(Dataset items)
────
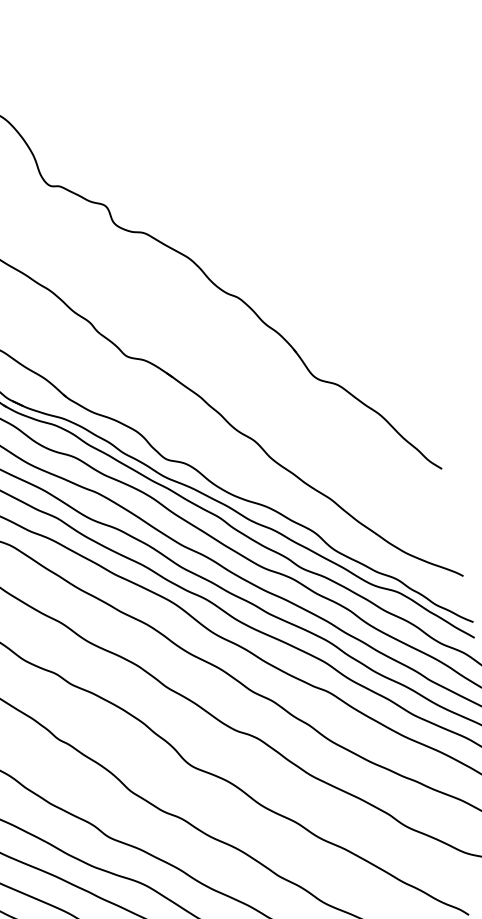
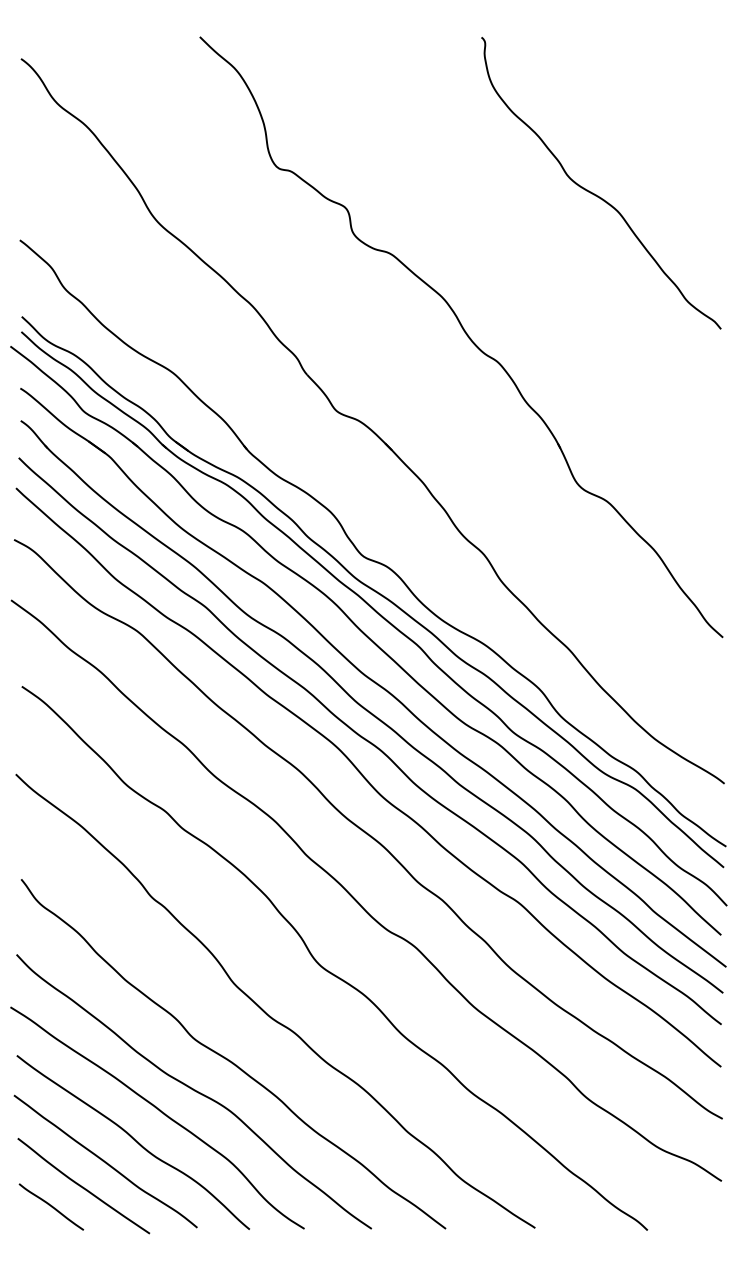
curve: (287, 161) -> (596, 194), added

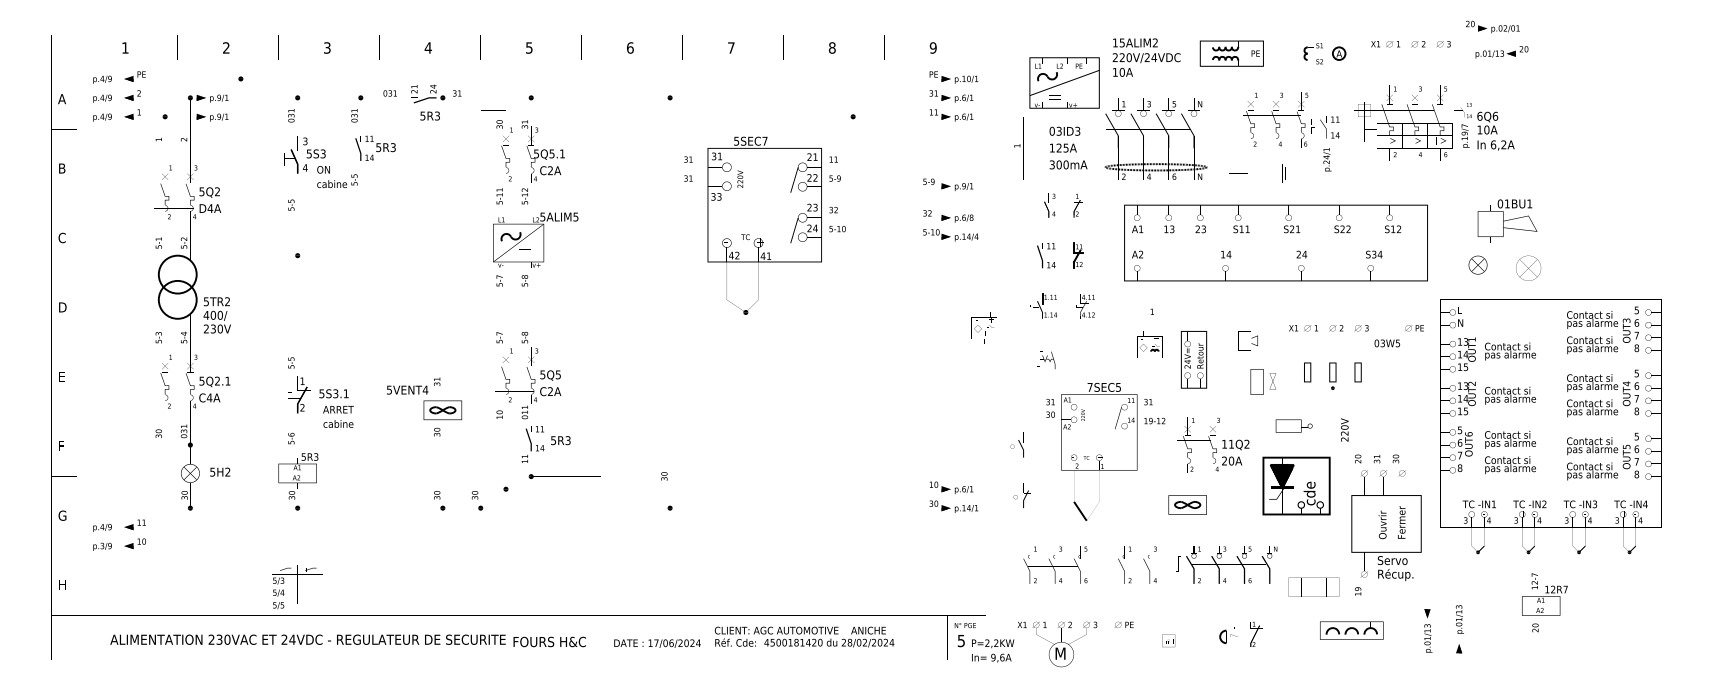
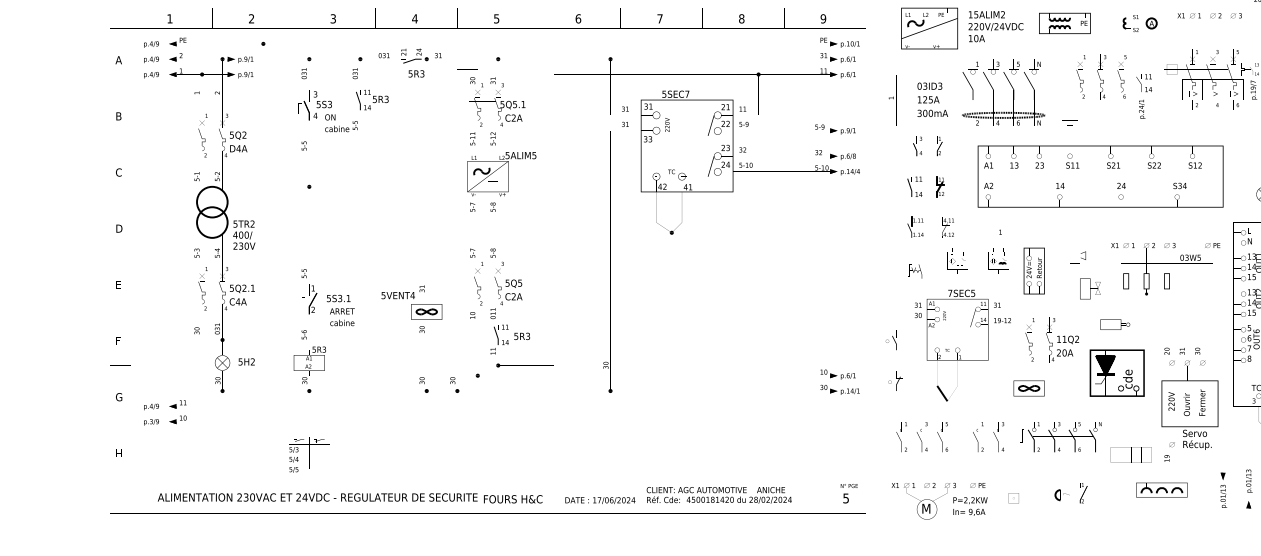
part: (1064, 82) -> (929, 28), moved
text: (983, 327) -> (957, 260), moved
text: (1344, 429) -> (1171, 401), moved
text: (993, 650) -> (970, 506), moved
────
#### What is expected:
Show the lines above with "text".

#### Response area:
text: (983, 327) -> (957, 260), moved
text: (1344, 429) -> (1171, 401), moved
text: (993, 650) -> (970, 506), moved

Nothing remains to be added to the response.